Iran’s “Bidad”, by Soheil Beiraghi, won the Special Jury Prize and $15,000. Jurors praised its bold narrative and genre-blending story of a couple on the run through Tehran, describing it as “shot through with punk energy” and closing on a hopeful note.

The Best Director awards were shared between Vytautas Katkus for “The Visitor” (Lithuania, Norway, Sweden) and Nathan Ambrosioni for “Out of Love” (France).

Acting awards went to Pia Tjelta for her performance in Norway’s “Don’t Call Me Mama”, and Àlex Brendemühl in Spain’s “When a River Becomes the Sea.” Kateřina Falbrová earned a Special Jury Mention for her role in “Broken Voices” (Czech Republic/Slovak Republic).

The audience-favorite Právo Award went to the Czech documentary “We’ve Got to Frame It!”, a tribute to long-time festival president Jiří Bartoška.

In the Proxima competition, the top prize went to “Sand City” (Bangladesh), directed by Mahde Hasan, which the jury described as a “trembling map of the strange, abandoned, and intimate.” A Special Jury Prize went to Colombia’s “Forensics”, lauded for resisting commercialized narratives of Latin American violence with “truth, ethics, and poetry.”

Belgium’s “Before / After”, by Manoël Dupont, received a special mention for its gentle story of a hair transplant road trip turned love story, praised for its “warmth and humility.”

Among honorary awards, Stellan Skarsgård received the Crystal Globe for Outstanding Artistic Contribution. Czech editor Jiří Brožek and actors Vicky Krieps, Dakota Johnson, and Peter Sarsgaard were honored by the festival’s president.

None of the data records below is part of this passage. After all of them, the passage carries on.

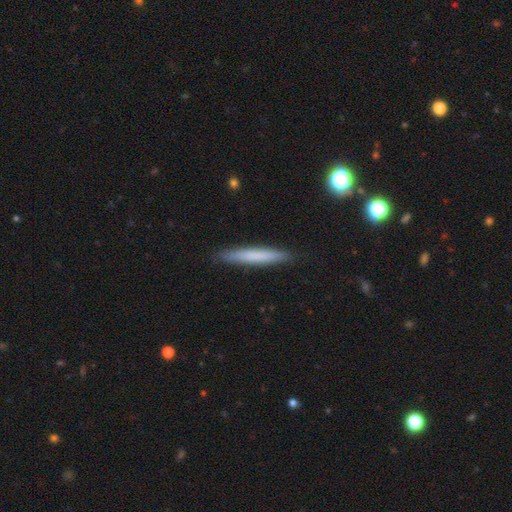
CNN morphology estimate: type=smooth (69%); roundness=cigar-shaped (95%); merging=none (90%).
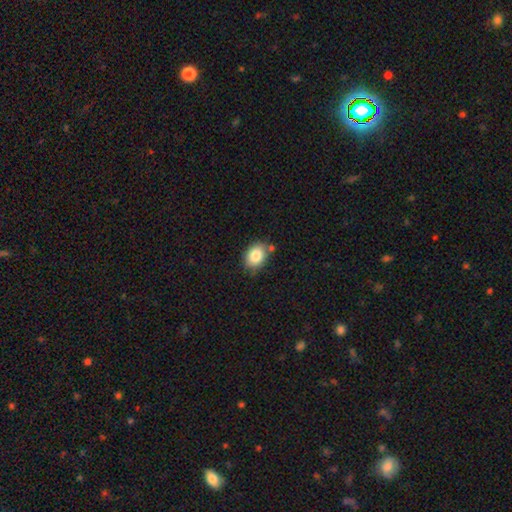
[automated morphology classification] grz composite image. It shows a smooth galaxy with no disk features (83%) that is in between round and cigar-shaped (69%). Merging: none (72%).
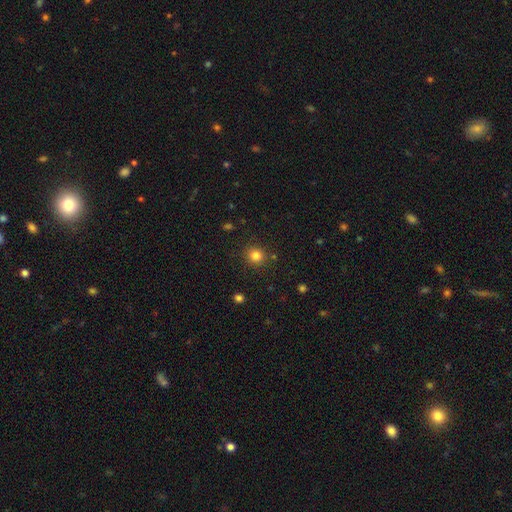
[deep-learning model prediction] smooth_or_featured: smooth (p=0.82) [alt: star or artifact p=0.13]
how_rounded: round (p=0.90) [alt: in between p=0.09]
merging: none (p=0.87) [alt: minor disturbance p=0.07]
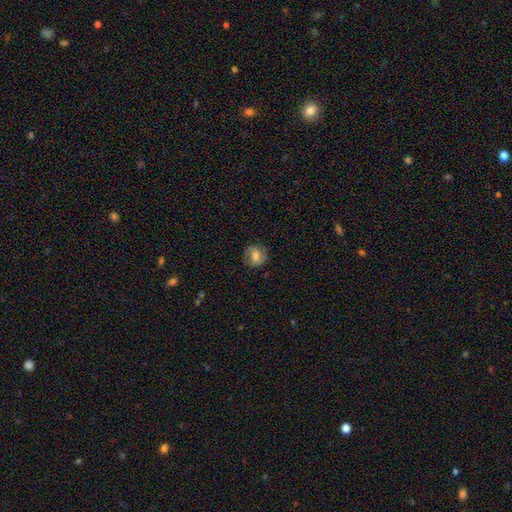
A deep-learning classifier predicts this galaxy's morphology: Smooth or featured? smooth (50%)
How rounded? round (82%)
Merging? none (82%)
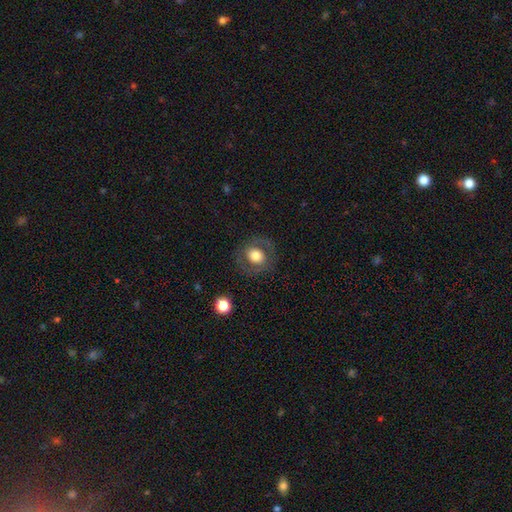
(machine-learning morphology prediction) Overall: smooth (56%; featured or disk 36%). How rounded: round (79%). Merging: none (79%).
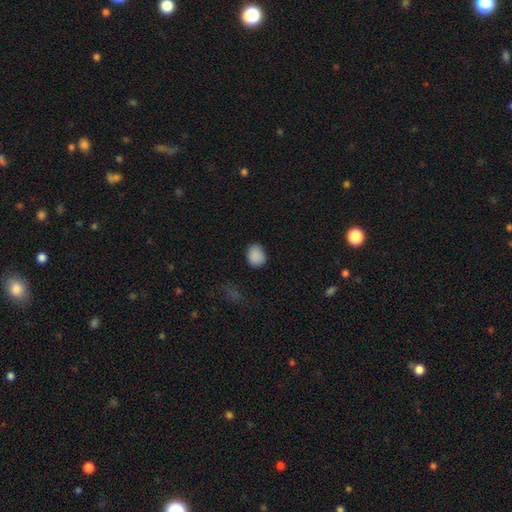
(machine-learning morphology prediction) smooth_or_featured: smooth (p=0.87) [alt: star or artifact p=0.09]
how_rounded: round (p=0.57) [alt: in between p=0.42]
merging: none (p=0.81) [alt: minor disturbance p=0.15]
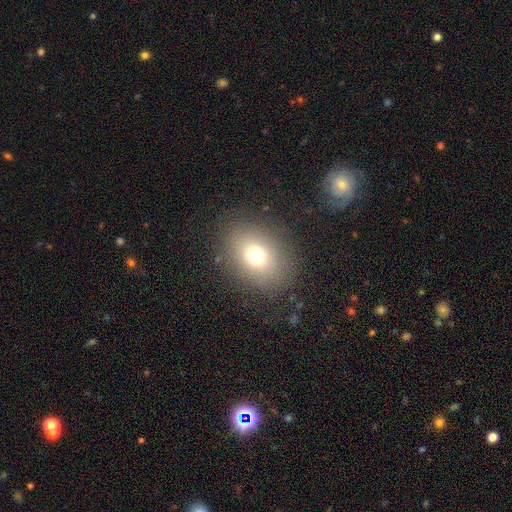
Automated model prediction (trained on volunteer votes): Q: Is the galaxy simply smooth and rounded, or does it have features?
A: smooth — 72%.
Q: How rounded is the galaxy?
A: in between — 57%.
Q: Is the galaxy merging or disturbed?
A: none — 84%.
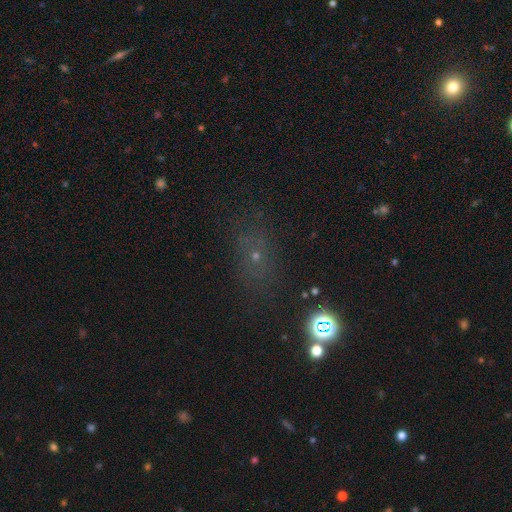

Other jury recognitions included:

  • Ecumenical Jury Grand Prize: “Rebuilding” (USA), by Max Walker Silverman
  • Commendation: “Cinema Jazireh” (Turkey/Iran/Bulgaria/Romania), by Gözde Kural
  • Europa Cinemas Label Award: “Broken Voices” by Ondřej Provazník
  • FIPRESCI Awards: “Out of Love” (France) and “Before / After” (Belgium)
  • In the Eastern Promises industry section, Croatia’s “History of Illness” won the Midpoint Development Award. The Eurimages Co-Production Awards went to “Battalion Records” (Romania) and “In Vacuo” (Ukraine/Germany).

The next edition — the festival’s 60th — is scheduled for July 3–11, 2026.